◆ REQUIRED WORK: State how many lines in the entries below hold the word "security", with nothing besides the number.

Page-level text extractions

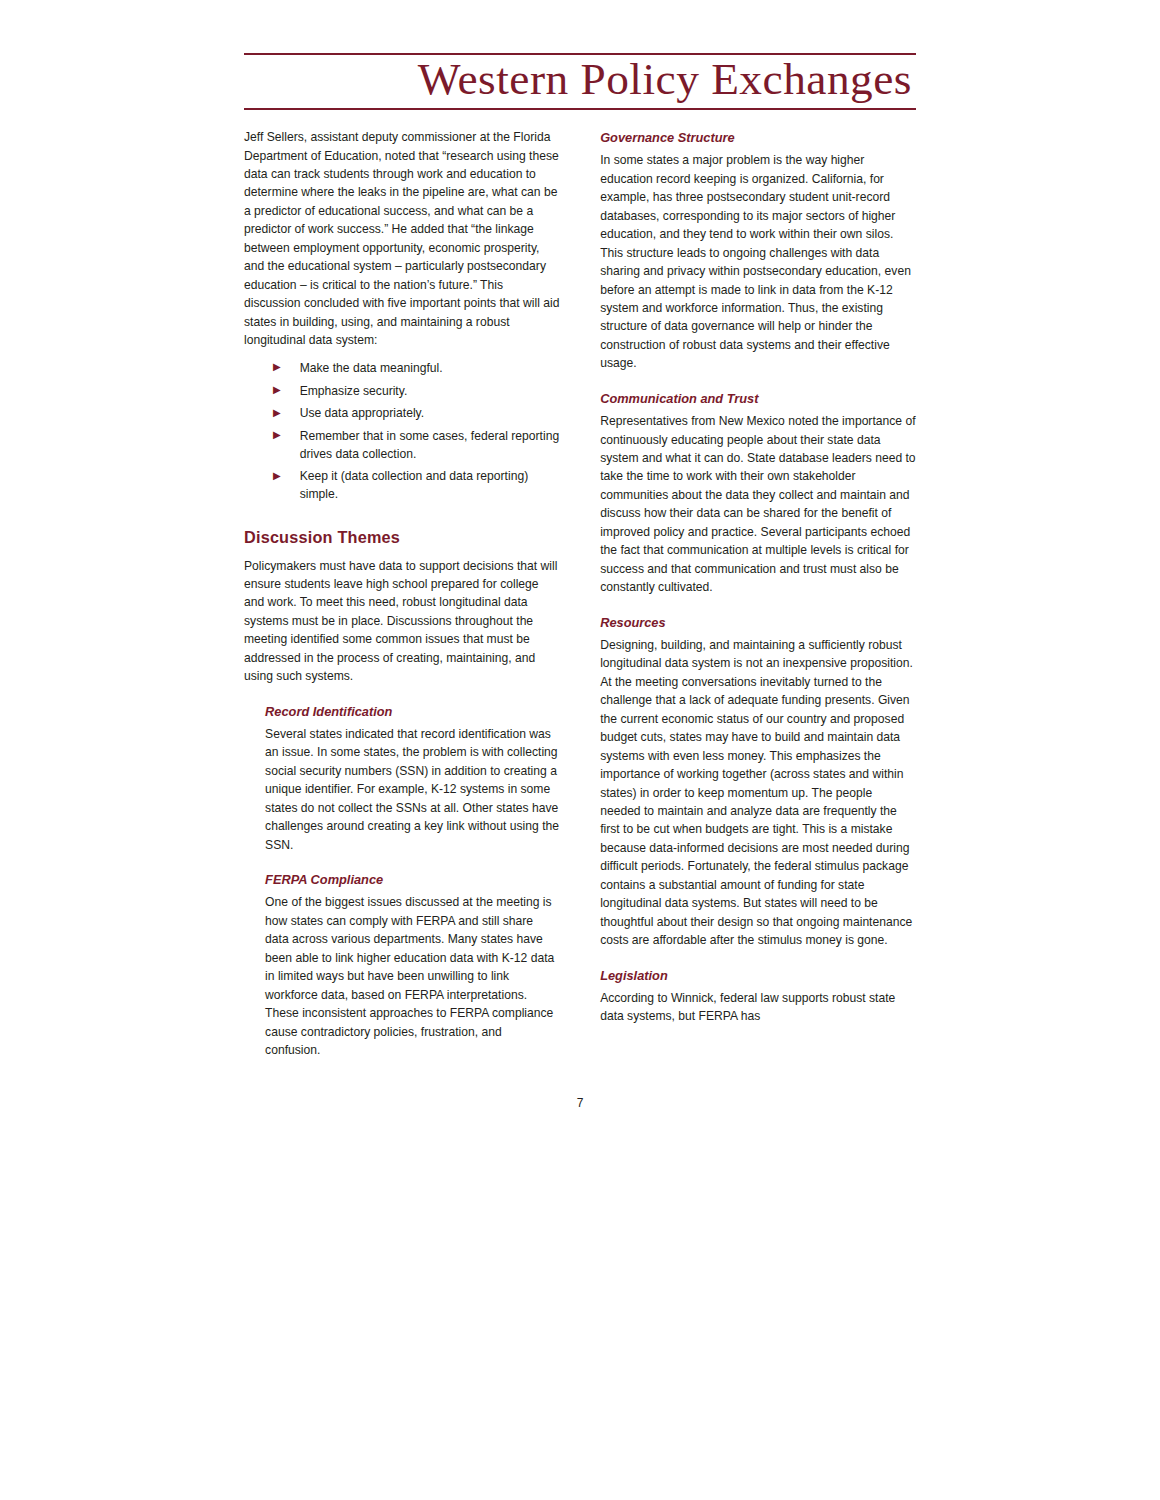Western Policy Exchanges
Jeff Sellers, assistant deputy commissioner at the Florida Department of Education, noted that “research using these data can track students through work and education to determine where the leaks in the pipeline are, what can be a predictor of educational success, and what can be a predictor of work success.” He added that “the linkage between employment opportunity, economic prosperity, and the educational system – particularly postsecondary education – is critical to the nation’s future.” This discussion concluded with five important points that will aid states in building, using, and maintaining a robust longitudinal data system:
Make the data meaningful.
Emphasize security.
Use data appropriately.
Remember that in some cases, federal reporting drives data collection.
Keep it (data collection and data reporting) simple.
Discussion Themes
Policymakers must have data to support decisions that will ensure students leave high school prepared for college and work. To meet this need, robust longitudinal data systems must be in place. Discussions throughout the meeting identified some common issues that must be addressed in the process of creating, maintaining, and using such systems.
Record Identification
Several states indicated that record identification was an issue. In some states, the problem is with collecting social security numbers (SSN) in addition to creating a unique identifier. For example, K-12 systems in some states do not collect the SSNs at all. Other states have challenges around creating a key link without using the SSN.
FERPA Compliance
One of the biggest issues discussed at the meeting is how states can comply with FERPA and still share data across various departments. Many states have been able to link higher education data with K-12 data in limited ways but have been unwilling to link workforce data, based on FERPA interpretations. These inconsistent approaches to FERPA compliance cause contradictory policies, frustration, and confusion.
Governance Structure
In some states a major problem is the way higher education record keeping is organized. California, for example, has three postsecondary student unit-record databases, corresponding to its major sectors of higher education, and they tend to work within their own silos. This structure leads to ongoing challenges with data sharing and privacy within postsecondary education, even before an attempt is made to link in data from the K-12 system and workforce information. Thus, the existing structure of data governance will help or hinder the construction of robust data systems and their effective usage.
Communication and Trust
Representatives from New Mexico noted the importance of continuously educating people about their state data system and what it can do. State database leaders need to take the time to work with their own stakeholder communities about the data they collect and maintain and discuss how their data can be shared for the benefit of improved policy and practice. Several participants echoed the fact that communication at multiple levels is critical for success and that communication and trust must also be constantly cultivated.
Resources
Designing, building, and maintaining a sufficiently robust longitudinal data system is not an inexpensive proposition. At the meeting conversations inevitably turned to the challenge that a lack of adequate funding presents. Given the current economic status of our country and proposed budget cuts, states may have to build and maintain data systems with even less money. This emphasizes the importance of working together (across states and within states) in order to keep momentum up. The people needed to maintain and analyze data are frequently the first to be cut when budgets are tight. This is a mistake because data-informed decisions are most needed during difficult periods. Fortunately, the federal stimulus package contains a substantial amount of funding for state longitudinal data systems. But states will need to be thoughtful about their design so that ongoing maintenance costs are affordable after the stimulus money is gone.
Legislation
According to Winnick, federal law supports robust state data systems, but FERPA has
7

◆ SOLUTION TO THIS EXERCISE: 2